• TASK PROMPT: Omit the images, then print each record below exactly as it reads.

• INFORMATION PROVIDED:

━━━━━━━━

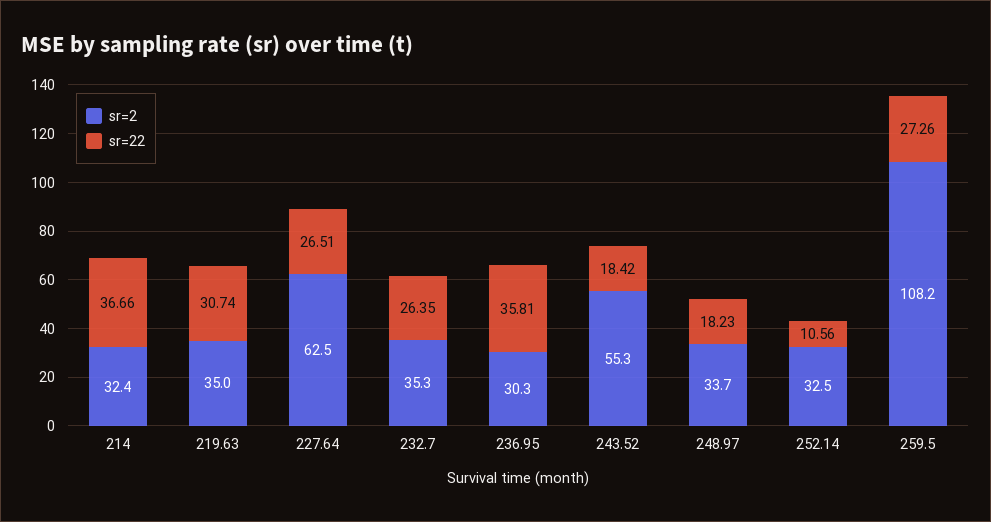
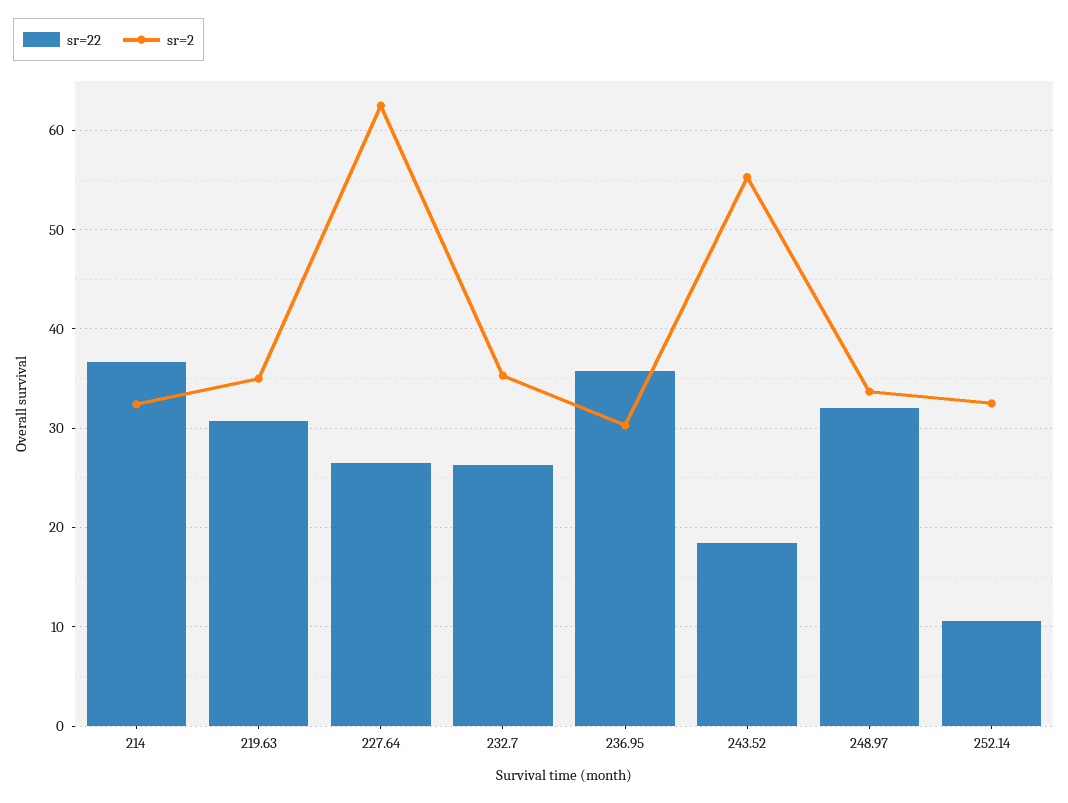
sr=22, 248.97: 18.23 -> 32
sr=2, 259.5: 108.2 -> none
sr=22, 259.5: 27.26 -> none

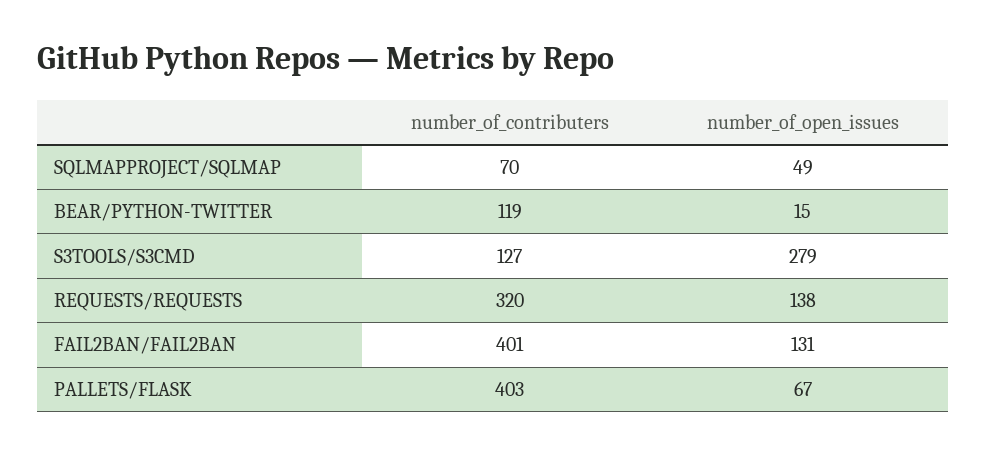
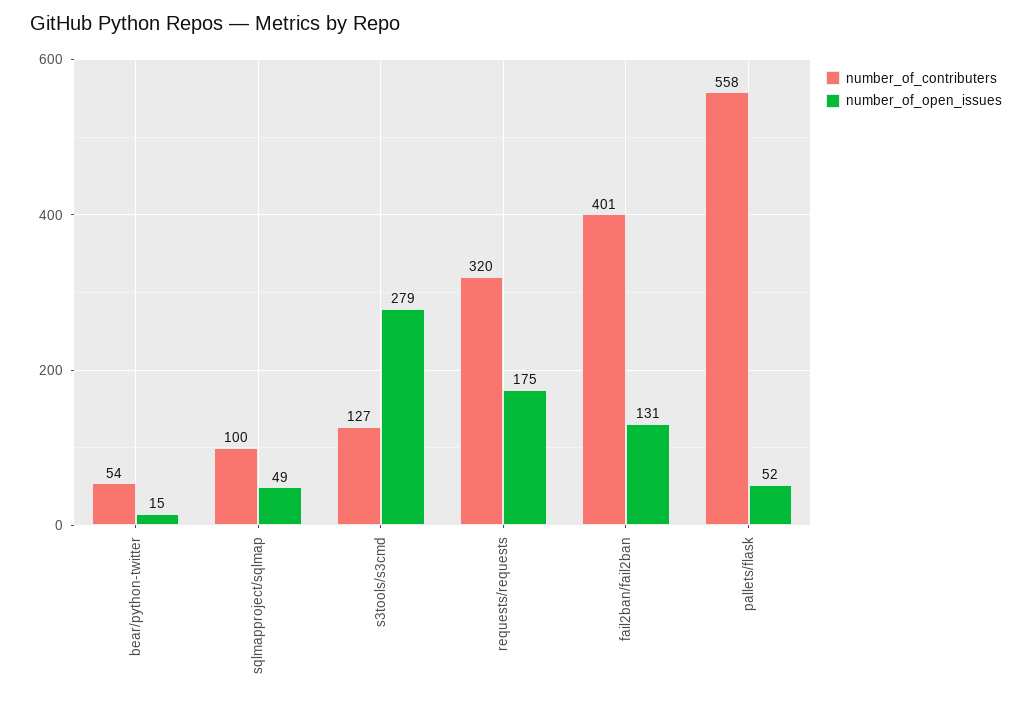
number_of_contributers, SQLMAPPROJECT/SQLMAP: 70 -> 100
number_of_contributers, BEAR/PYTHON-TWITTER: 119 -> 54
number_of_open_issues, REQUESTS/REQUESTS: 138 -> 175
number_of_contributers, PALLETS/FLASK: 403 -> 558
number_of_open_issues, PALLETS/FLASK: 67 -> 52

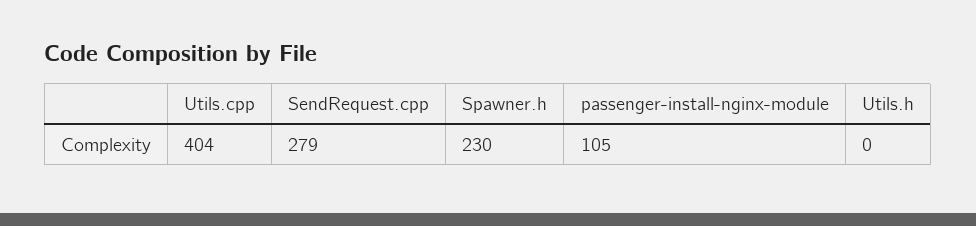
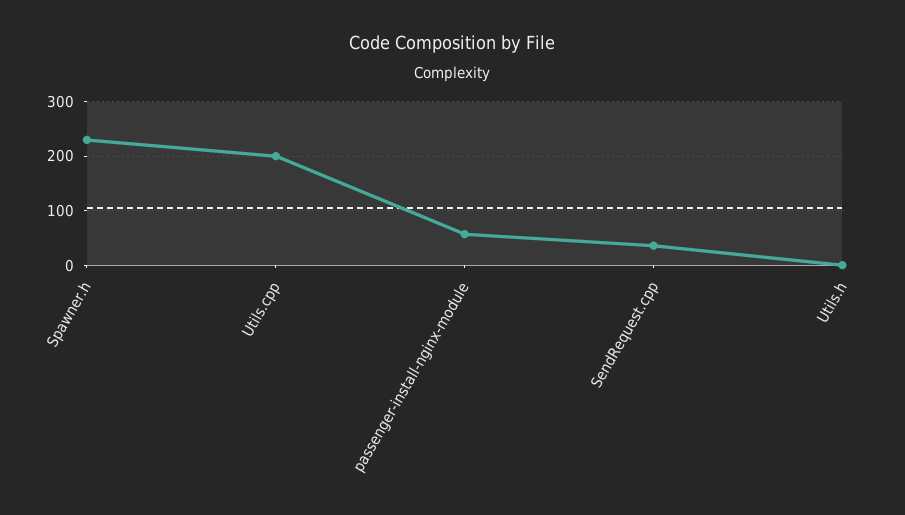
Utils.cpp: 404 -> 200
SendRequest.cpp: 279 -> 40
passenger-install-nginx-module: 105 -> 60

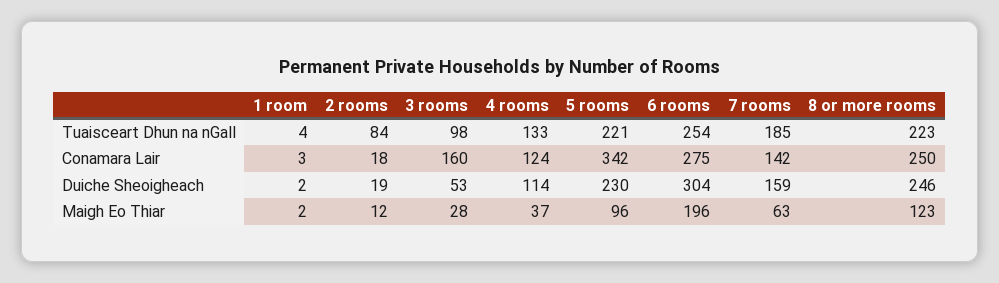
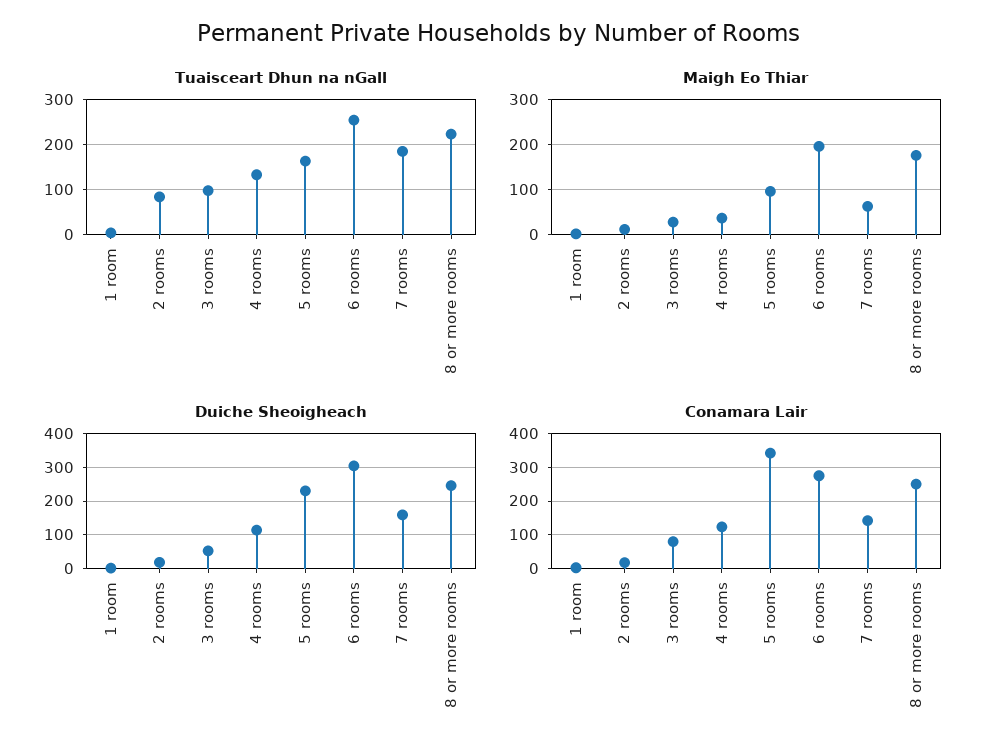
Tuaisceart Dhun na nGall, 5 rooms: 221 -> 160
Conamara Lair, 3 rooms: 160 -> 80
Maigh Eo Thiar, 8 or more rooms: 123 -> 180

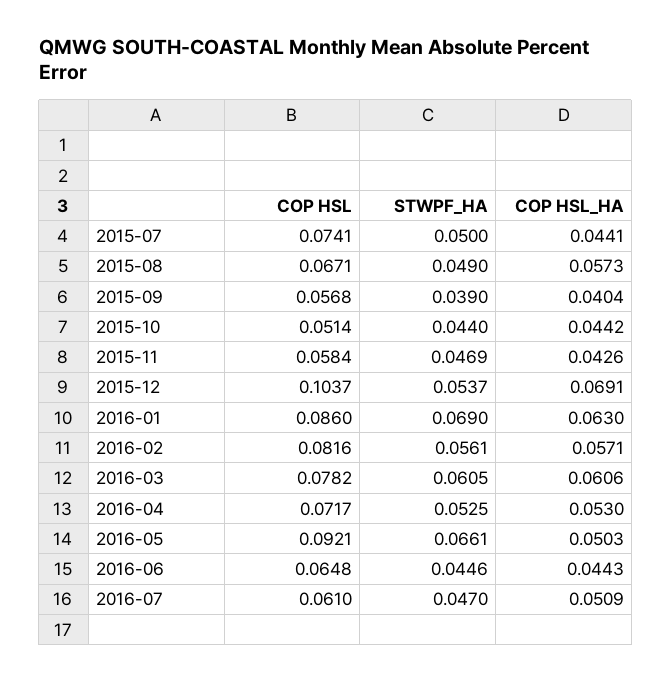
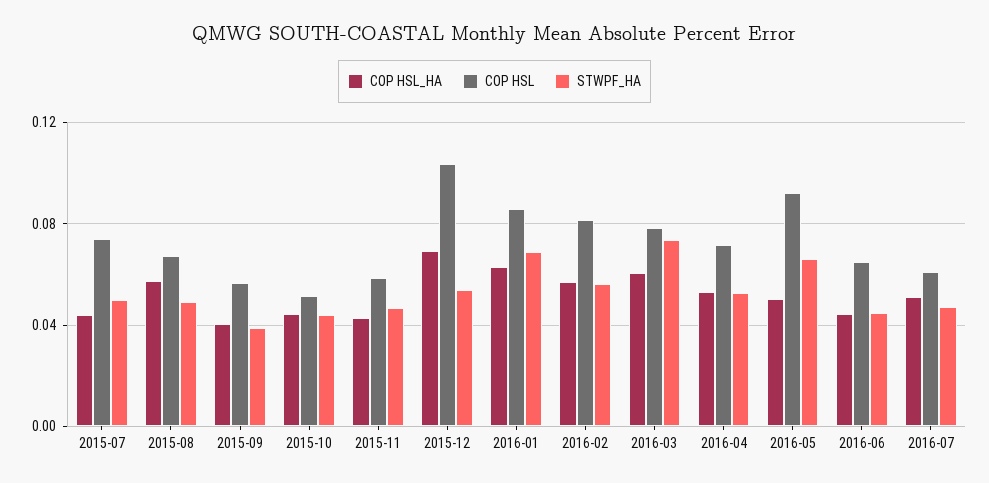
STWPF_HA, 2016-03: 0.0605 -> 0.075

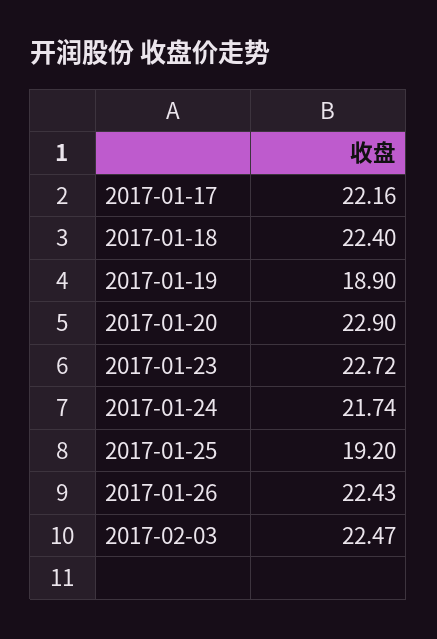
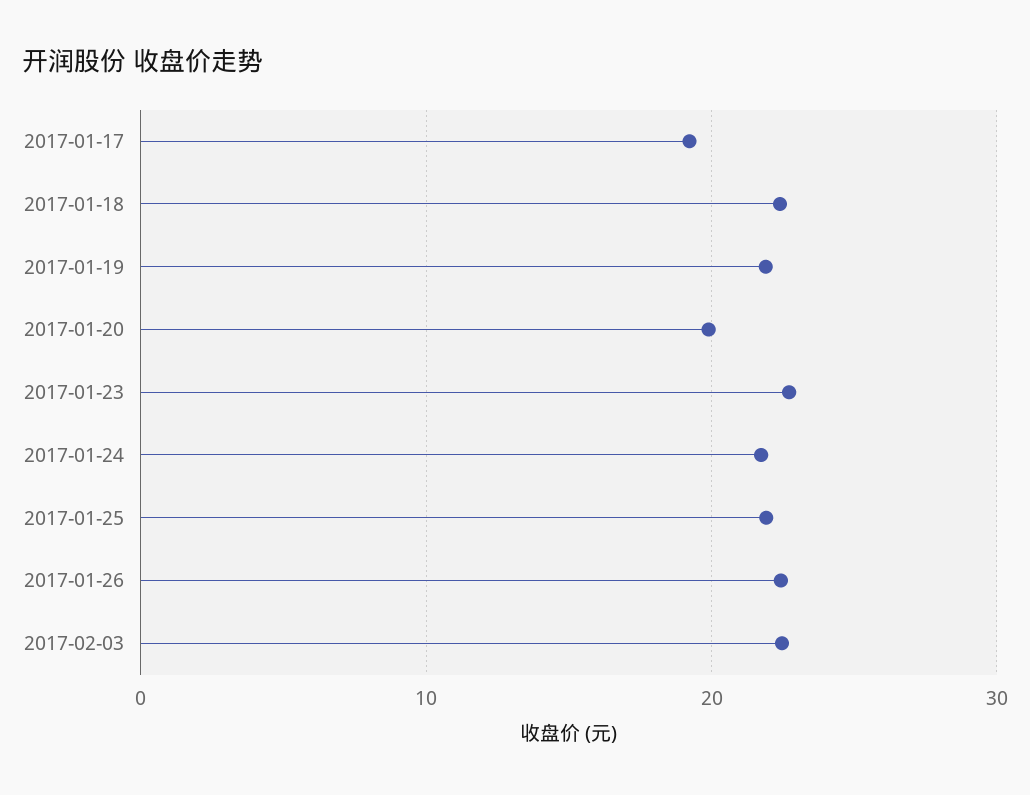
2017-01-17: 22.16 -> 19
2017-01-19: 18.9 -> 22
2017-01-20: 22.9 -> 20
2017-01-25: 19.2 -> 22

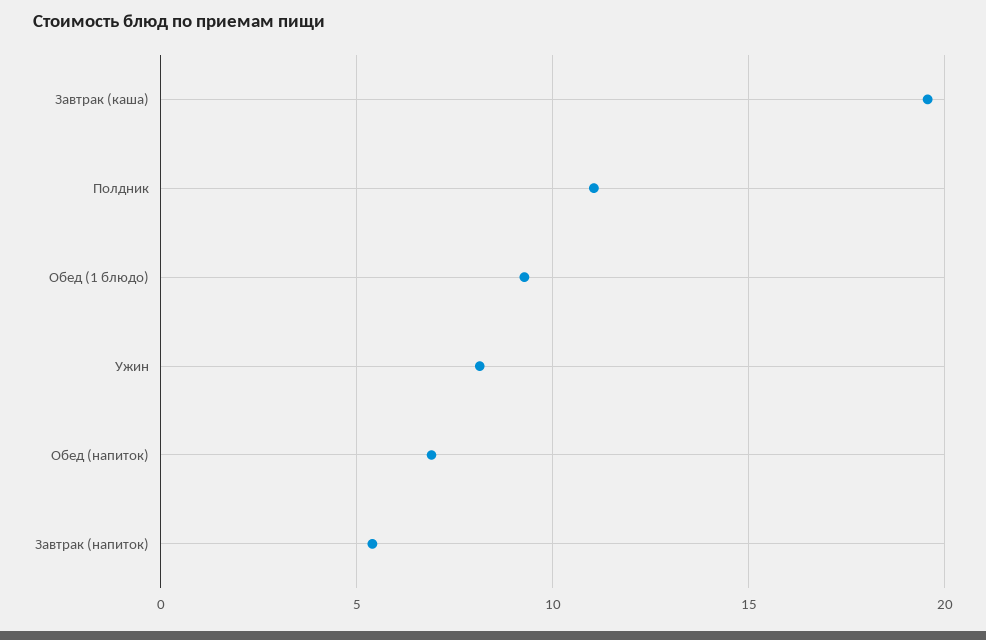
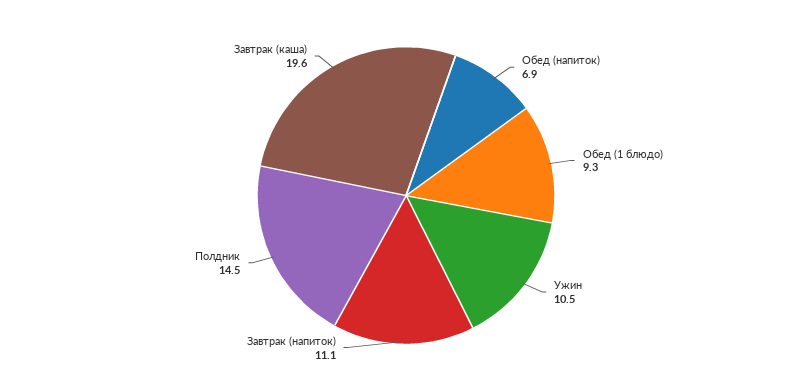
Полдник: 11 -> 14.5
Ужин: 8 -> 10.5
Завтрак (напиток): 5.5 -> 11.1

━━━━━━━━

• SOLUTION TO THIS PROBLEM:
sr=22, 248.97: 18.23 -> 32
sr=2, 259.5: 108.2 -> none
sr=22, 259.5: 27.26 -> none

number_of_contributers, SQLMAPPROJECT/SQLMAP: 70 -> 100
number_of_contributers, BEAR/PYTHON-TWITTER: 119 -> 54
number_of_open_issues, REQUESTS/REQUESTS: 138 -> 175
number_of_contributers, PALLETS/FLASK: 403 -> 558
number_of_open_issues, PALLETS/FLASK: 67 -> 52

Utils.cpp: 404 -> 200
SendRequest.cpp: 279 -> 40
passenger-install-nginx-module: 105 -> 60

Tuaisceart Dhun na nGall, 5 rooms: 221 -> 160
Conamara Lair, 3 rooms: 160 -> 80
Maigh Eo Thiar, 8 or more rooms: 123 -> 180

STWPF_HA, 2016-03: 0.0605 -> 0.075

2017-01-17: 22.16 -> 19
2017-01-19: 18.9 -> 22
2017-01-20: 22.9 -> 20
2017-01-25: 19.2 -> 22

Полдник: 11 -> 14.5
Ужин: 8 -> 10.5
Завтрак (напиток): 5.5 -> 11.1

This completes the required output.